Both BRIGAID and ARSINOE position territorial planning governance as the delivery mechanism for disaster and climate resilience innovations at regional scale.
AGJENCIA KOMBËTARE E PLANIFIKIMIT TË TERRITORIT
Albania's national spatial planning authority with EU project experience in disaster resilience and climate adaptation across the Western Balkans.
Their core work
Albania's National Territorial Planning Agency is the government body responsible for spatial and land use planning across the country — setting frameworks for how territory is developed, protected, and managed at national scale. In EU-funded research, they function as a public authority partner that bridges research innovations and real-world territorial governance: testing and implementing disaster resilience solutions within an actual policy and planning environment. Their value in international consortia lies in providing access to a government context where innovations can be demonstrated and embedded into planning practice, not just theorized.
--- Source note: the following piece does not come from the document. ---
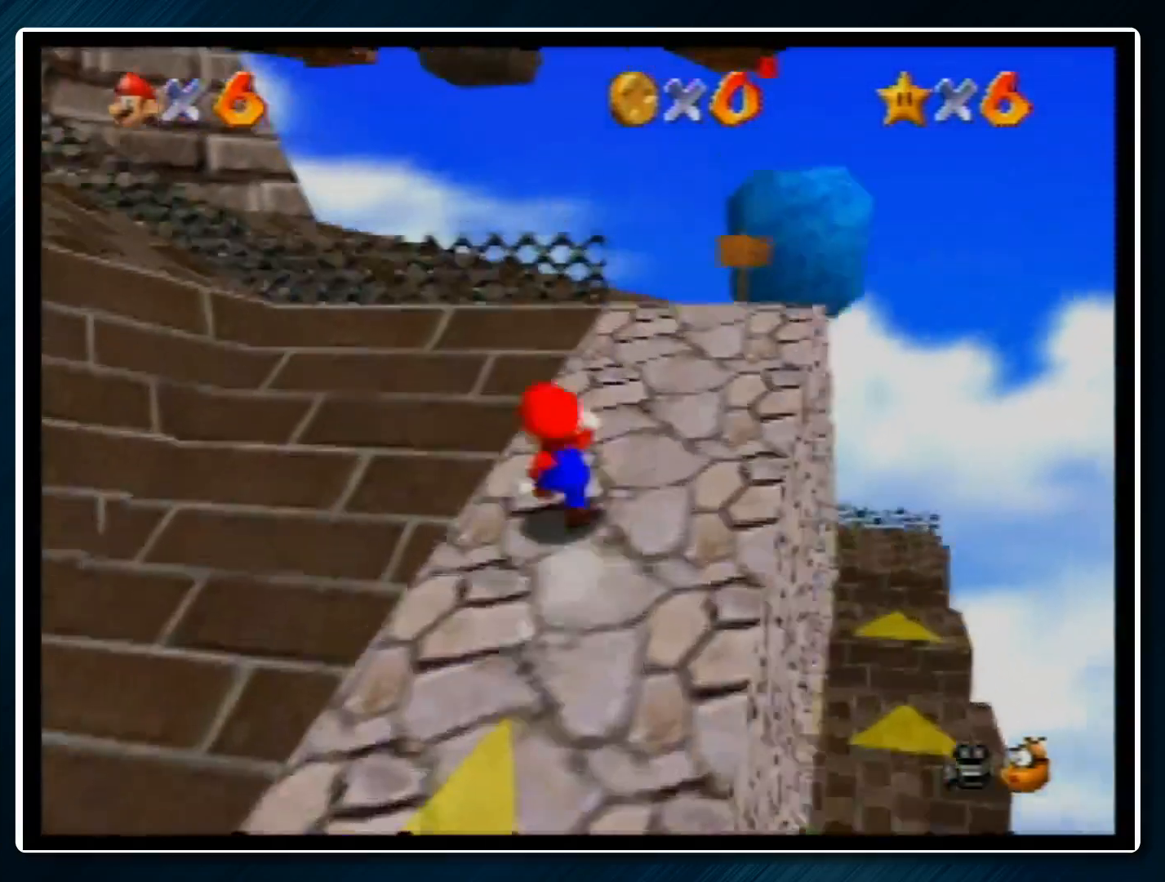
{"buttons": [], "left_stick": "up", "events": [[67, "A", "down"], [67, "B", "down"], [100, "B", "up"], [167, "A", "up"]]}
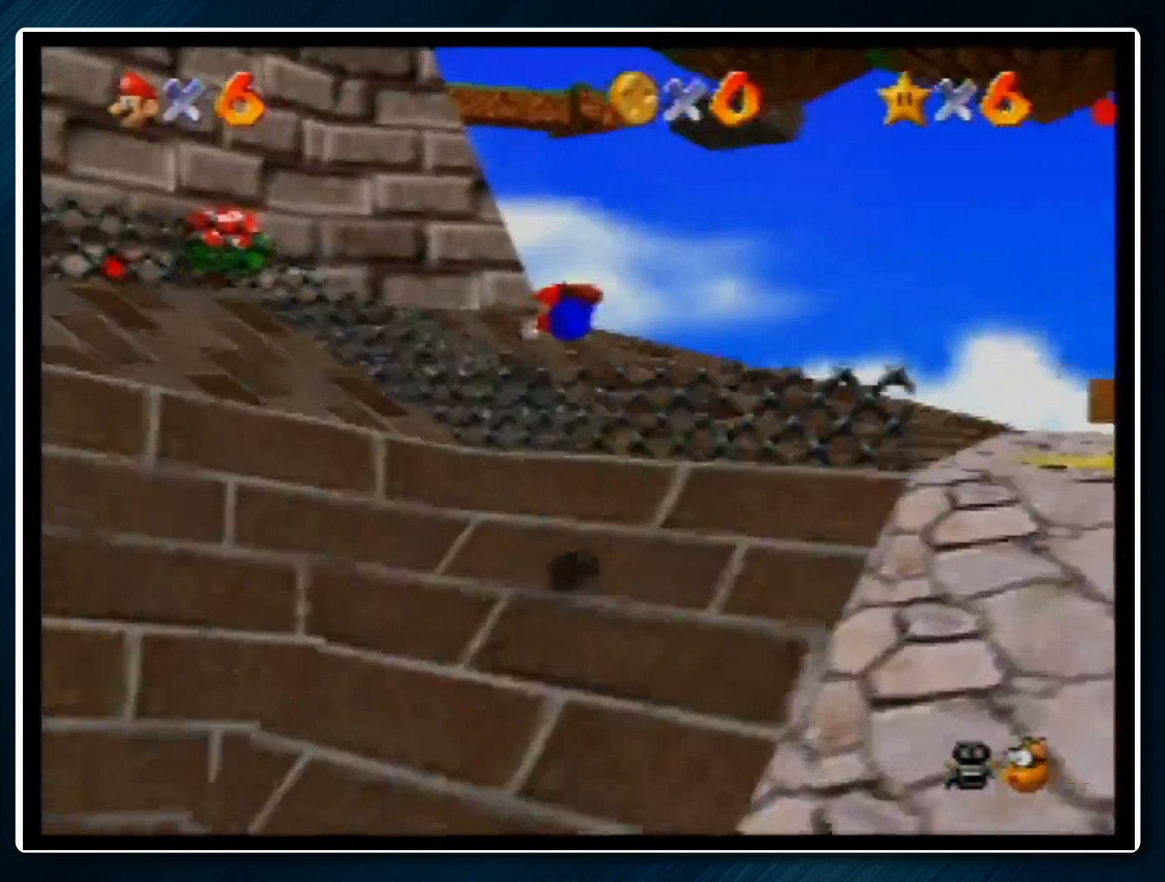
{"buttons": ["A"], "left_stick": "up-left", "events": [[133, "left_stick", "up-left"], [500, "A", "down"]]}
They represent the Western Balkans as an implementing actor for climate adaptation and disaster risk solutions.
What they specialise in
BRIGAID explicitly targeted climate change adaptation and ARSINOE extended this into systemic regional climate resilience solutions, both drawing on the agency's planning mandate.
BRIGAID keywords include demonstration facilities and testing and implementation framework, indicating the agency contributed real-world public-sector testing environments.
BRIGAID keywords reference technological and performance standards and business plans, suggesting involvement in translating research outputs into policy-ready instruments.
How they've shifted over time
Their early H2020 involvement (BRIGAID, 2016–2020) was operationally focused — testing specific disaster resilience innovations, defining performance standards, and building business cases for new technologies within a government context. The keyword set from that period is rich and specific: demonstration facilities, testing frameworks, business plans, communication platforms. Their more recent project (ARSINOE, 2021–2025) carries no recorded keywords in this dataset, making it harder to trace the shift precisely, but the project title signals a move from innovation testing toward systemic, region-wide climate resilience approaches. The overall trajectory suggests a progression from testing individual solutions to shaping integrated territorial responses to climate risk.
They are moving from demonstrating and validating specific innovations toward contributing to broader systemic frameworks for climate-resilient territories — making them increasingly relevant for large-scale regional adaptation projects that need a public planning authority in the Western Balkans.
How they like to work
They have participated in two projects but coordinated none, which is typical for public authorities from non-EU associated countries who join consortia as implementing and validation partners rather than research leaders. Despite only two projects, they have built a notably large network of 67 unique partners across 17 countries — suggesting they joined large, well-connected consortia rather than niche bilateral collaborations. This profile fits an organization that adds legitimacy and territorial access to a consortium, not one driving the research agenda.
With 67 unique consortium partners across 17 countries from just two projects, this agency has been embedded in large, multi-country Innovation Actions. Their network skews European but includes non-EU countries, reflecting the cross-border nature of climate and disaster resilience programming.
What sets them apart
As a national-level government planning authority in Albania, they offer something most research institutions cannot: direct access to territorial policy processes in a Western Balkans EU candidate country. For consortia needing to demonstrate that solutions work beyond EU borders — or that need a government body to anchor implementation — they fill a real gap. Their combination of spatial planning mandate and climate resilience project experience is rare among Albanian public institutions in H2020.
Highlights from their portfolio
- BRIGAIDThe agency's entry into H2020, this Innovation Action brought them into a consortium focused on bridging the gap between disaster resilience research and market-ready implementation — contributing testing environments and policy grounding to an international team.
- ARSINOETheir largest single grant (EUR 299,000) and most recent engagement, focused on systemic climate resilience at regional scale — reflecting a step up in scope and ambition from their earlier disaster innovation work.